[[ Input records open ]]

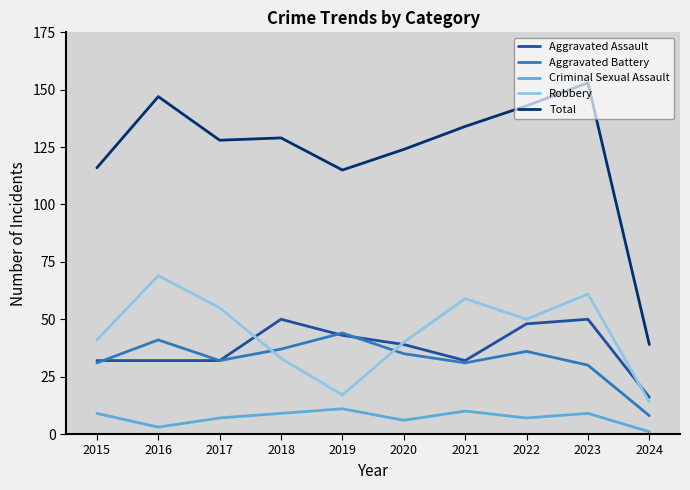

At 2018, list the series in order from largest to smallest.

Total, Aggravated Assault, Aggravated Battery, Robbery, Criminal Sexual Assault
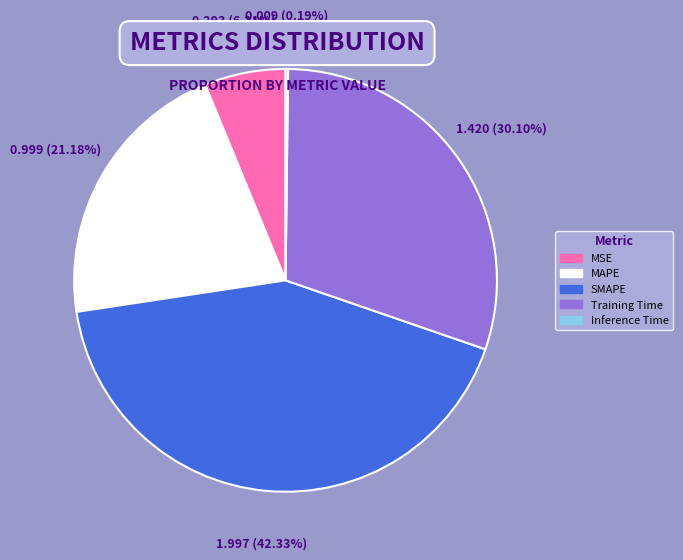

What is the largest slice in the pie chart?

SMAPE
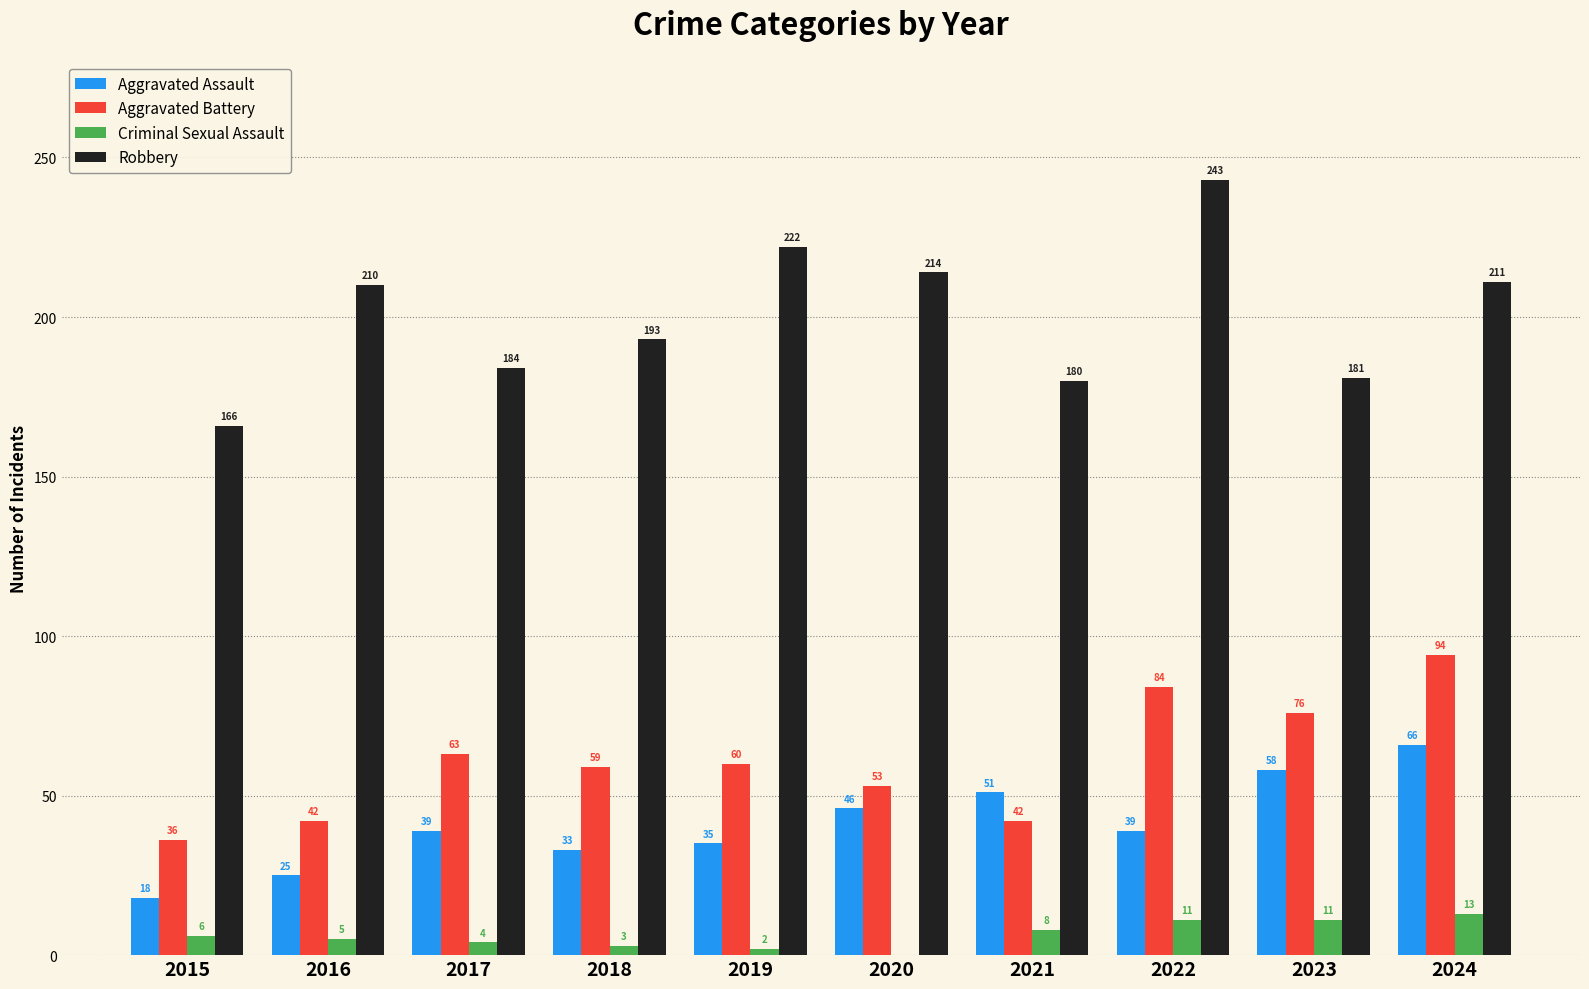

Where is Criminal Sexual Assault nearest to the value 6?

2015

[[ Input records closed ]]

Quote all three rows above word for word, leaving out the pictures.

At 2018, list the series in order from largest to smallest.

Total, Aggravated Assault, Aggravated Battery, Robbery, Criminal Sexual Assault

What is the largest slice in the pie chart?

SMAPE

Where is Criminal Sexual Assault nearest to the value 6?

2015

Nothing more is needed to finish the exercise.